START Page excerpt

The afternoon of September 20, two assault elements of the 82d Airborne stormed across the Waal in rubber rafts directly into heavy German fire and seized the northern end of the Nijmegen railway bridge. Despite their heroics the British failed to exploit the 82d Airborne’s hard-fought triumph by thrusting through the disrupted German defenses and relieving the besieged force at Arnhem Bridge. [16]

At Arnhem, Frost’s battalion controlled the northern approaches to Arnhem Bridge and very quickly was permanently cut-off from the rest of the division, which had become heavily engaged and pinned down in the town.

Frost’s intrepid paratroopers held Arnhem Bridge for four days before being overwhelmed and compelled to surrender. An attempt by the Polish airborne to reach the bridge compounded the tragedy when the Germans attacked the landing zone and sunk a ferry that was to have taken them across the river. In so doing, Browning had backed the incompetent commander of the Anglo-Polish force sent to reinforce Arnhem, British Major General. G.I. Thomas. Nicknamed by his own troops “Butcher Thomas,” he insisted on an assault crossing of the Rhine into the teeth of the German defenses despite Sosabowski’s warnings that it would be suicidal and could be carried out without opposition further downstream.

END Page excerpt

◆ **Parts of the exercise**
A. Retype the passage about Arnhem Bridge from "The afternoon of" to "in the town.".
B. According to the passage about Arnhem Bridge, how long did Frost's paratroopers hold the bridge before they surrendered?

START Extracted records

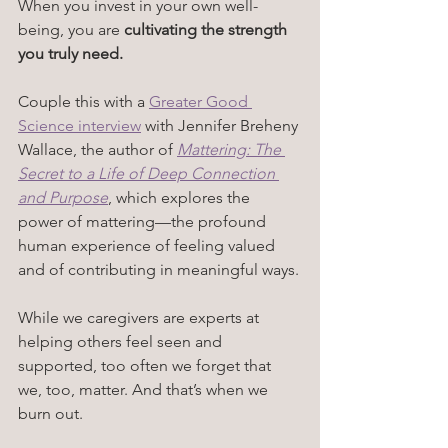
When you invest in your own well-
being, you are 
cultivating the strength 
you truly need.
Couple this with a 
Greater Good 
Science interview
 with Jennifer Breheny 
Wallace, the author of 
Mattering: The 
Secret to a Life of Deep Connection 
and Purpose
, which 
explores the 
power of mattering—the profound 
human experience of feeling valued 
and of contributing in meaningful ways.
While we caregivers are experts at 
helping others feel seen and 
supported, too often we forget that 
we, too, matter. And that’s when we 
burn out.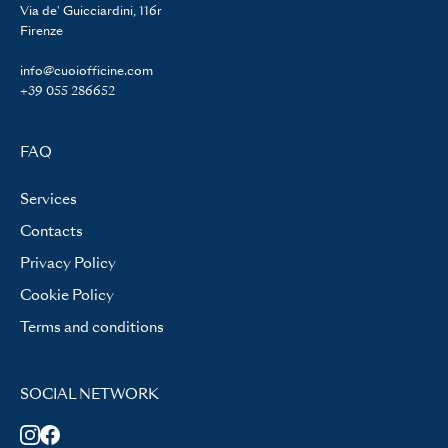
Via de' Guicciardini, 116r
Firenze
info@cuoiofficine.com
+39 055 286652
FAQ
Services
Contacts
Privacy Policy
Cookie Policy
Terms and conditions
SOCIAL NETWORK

END Extracted records

◆ **Set of answers**
A.
The afternoon of September 20, two assault elements of the 82d Airborne stormed across the Waal in rubber rafts directly into heavy German fire and seized the northern end of the Nijmegen railway bridge. Despite their heroics the British failed to exploit the 82d Airborne’s hard-fought triumph by thrusting through the disrupted German defenses and relieving the besieged force at Arnhem Bridge. [16]

At Arnhem, Frost’s battalion controlled the northern approaches to Arnhem Bridge and very quickly was permanently cut-off from the rest of the division, which had become heavily engaged and pinned down in the town.

B. Four days.